Request: Retype every line of the data below word for word, keeping each line in its original order.

**** Listing

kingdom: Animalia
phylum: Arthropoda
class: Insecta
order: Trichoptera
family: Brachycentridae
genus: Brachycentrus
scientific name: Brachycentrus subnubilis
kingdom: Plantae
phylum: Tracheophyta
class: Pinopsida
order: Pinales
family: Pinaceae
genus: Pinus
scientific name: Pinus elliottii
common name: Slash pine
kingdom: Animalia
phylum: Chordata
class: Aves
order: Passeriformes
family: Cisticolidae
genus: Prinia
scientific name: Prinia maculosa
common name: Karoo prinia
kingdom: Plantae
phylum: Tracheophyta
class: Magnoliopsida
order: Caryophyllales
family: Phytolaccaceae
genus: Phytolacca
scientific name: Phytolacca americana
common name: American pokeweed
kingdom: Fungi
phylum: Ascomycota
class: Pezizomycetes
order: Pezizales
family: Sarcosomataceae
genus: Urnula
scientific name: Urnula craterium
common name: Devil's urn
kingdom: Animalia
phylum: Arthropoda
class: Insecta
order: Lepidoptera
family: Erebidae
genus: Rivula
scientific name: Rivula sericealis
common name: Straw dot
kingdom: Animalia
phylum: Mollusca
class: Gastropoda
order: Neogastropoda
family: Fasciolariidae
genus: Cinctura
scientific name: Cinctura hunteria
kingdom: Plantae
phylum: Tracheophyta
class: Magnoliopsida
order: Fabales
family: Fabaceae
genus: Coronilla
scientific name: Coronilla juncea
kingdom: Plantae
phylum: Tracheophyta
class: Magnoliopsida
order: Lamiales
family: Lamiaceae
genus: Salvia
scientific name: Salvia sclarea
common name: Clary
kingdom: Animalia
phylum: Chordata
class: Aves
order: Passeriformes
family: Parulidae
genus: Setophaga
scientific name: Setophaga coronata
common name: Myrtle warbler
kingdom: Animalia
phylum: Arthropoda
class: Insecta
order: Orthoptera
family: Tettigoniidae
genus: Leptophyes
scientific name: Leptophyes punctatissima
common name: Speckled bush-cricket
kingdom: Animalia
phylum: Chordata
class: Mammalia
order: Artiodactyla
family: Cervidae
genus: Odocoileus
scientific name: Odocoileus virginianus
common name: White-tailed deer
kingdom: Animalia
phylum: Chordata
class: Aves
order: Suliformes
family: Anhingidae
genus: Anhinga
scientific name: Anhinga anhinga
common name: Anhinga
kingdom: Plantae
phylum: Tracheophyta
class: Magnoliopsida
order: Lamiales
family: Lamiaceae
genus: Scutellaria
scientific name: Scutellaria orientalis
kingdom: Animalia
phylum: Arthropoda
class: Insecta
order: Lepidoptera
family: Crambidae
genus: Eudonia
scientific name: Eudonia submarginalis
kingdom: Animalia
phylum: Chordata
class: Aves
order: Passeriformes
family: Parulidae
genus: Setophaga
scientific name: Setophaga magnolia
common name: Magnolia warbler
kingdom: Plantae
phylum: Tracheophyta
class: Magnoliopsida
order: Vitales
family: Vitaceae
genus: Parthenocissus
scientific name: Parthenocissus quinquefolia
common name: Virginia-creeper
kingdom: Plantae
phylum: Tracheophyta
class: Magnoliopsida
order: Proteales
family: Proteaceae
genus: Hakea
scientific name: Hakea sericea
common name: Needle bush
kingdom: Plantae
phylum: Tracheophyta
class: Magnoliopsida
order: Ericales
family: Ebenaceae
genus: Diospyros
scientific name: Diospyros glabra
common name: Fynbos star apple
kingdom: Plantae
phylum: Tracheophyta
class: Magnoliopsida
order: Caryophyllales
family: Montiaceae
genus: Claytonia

********

Written solution:
kingdom: Animalia
phylum: Arthropoda
class: Insecta
order: Trichoptera
family: Brachycentridae
genus: Brachycentrus
scientific name: Brachycentrus subnubilis
kingdom: Plantae
phylum: Tracheophyta
class: Pinopsida
order: Pinales
family: Pinaceae
genus: Pinus
scientific name: Pinus elliottii
common name: Slash pine
kingdom: Animalia
phylum: Chordata
class: Aves
order: Passeriformes
family: Cisticolidae
genus: Prinia
scientific name: Prinia maculosa
common name: Karoo prinia
kingdom: Plantae
phylum: Tracheophyta
class: Magnoliopsida
order: Caryophyllales
family: Phytolaccaceae
genus: Phytolacca
scientific name: Phytolacca americana
common name: American pokeweed
kingdom: Fungi
phylum: Ascomycota
class: Pezizomycetes
order: Pezizales
family: Sarcosomataceae
genus: Urnula
scientific name: Urnula craterium
common name: Devil's urn
kingdom: Animalia
phylum: Arthropoda
class: Insecta
order: Lepidoptera
family: Erebidae
genus: Rivula
scientific name: Rivula sericealis
common name: Straw dot
kingdom: Animalia
phylum: Mollusca
class: Gastropoda
order: Neogastropoda
family: Fasciolariidae
genus: Cinctura
scientific name: Cinctura hunteria
kingdom: Plantae
phylum: Tracheophyta
class: Magnoliopsida
order: Fabales
family: Fabaceae
genus: Coronilla
scientific name: Coronilla juncea
kingdom: Plantae
phylum: Tracheophyta
class: Magnoliopsida
order: Lamiales
family: Lamiaceae
genus: Salvia
scientific name: Salvia sclarea
common name: Clary
kingdom: Animalia
phylum: Chordata
class: Aves
order: Passeriformes
family: Parulidae
genus: Setophaga
scientific name: Setophaga coronata
common name: Myrtle warbler
kingdom: Animalia
phylum: Arthropoda
class: Insecta
order: Orthoptera
family: Tettigoniidae
genus: Leptophyes
scientific name: Leptophyes punctatissima
common name: Speckled bush-cricket
kingdom: Animalia
phylum: Chordata
class: Mammalia
order: Artiodactyla
family: Cervidae
genus: Odocoileus
scientific name: Odocoileus virginianus
common name: White-tailed deer
kingdom: Animalia
phylum: Chordata
class: Aves
order: Suliformes
family: Anhingidae
genus: Anhinga
scientific name: Anhinga anhinga
common name: Anhinga
kingdom: Plantae
phylum: Tracheophyta
class: Magnoliopsida
order: Lamiales
family: Lamiaceae
genus: Scutellaria
scientific name: Scutellaria orientalis
kingdom: Animalia
phylum: Arthropoda
class: Insecta
order: Lepidoptera
family: Crambidae
genus: Eudonia
scientific name: Eudonia submarginalis
kingdom: Animalia
phylum: Chordata
class: Aves
order: Passeriformes
family: Parulidae
genus: Setophaga
scientific name: Setophaga magnolia
common name: Magnolia warbler
kingdom: Plantae
phylum: Tracheophyta
class: Magnoliopsida
order: Vitales
family: Vitaceae
genus: Parthenocissus
scientific name: Parthenocissus quinquefolia
common name: Virginia-creeper
kingdom: Plantae
phylum: Tracheophyta
class: Magnoliopsida
order: Proteales
family: Proteaceae
genus: Hakea
scientific name: Hakea sericea
common name: Needle bush
kingdom: Plantae
phylum: Tracheophyta
class: Magnoliopsida
order: Ericales
family: Ebenaceae
genus: Diospyros
scientific name: Diospyros glabra
common name: Fynbos star apple
kingdom: Plantae
phylum: Tracheophyta
class: Magnoliopsida
order: Caryophyllales
family: Montiaceae
genus: Claytonia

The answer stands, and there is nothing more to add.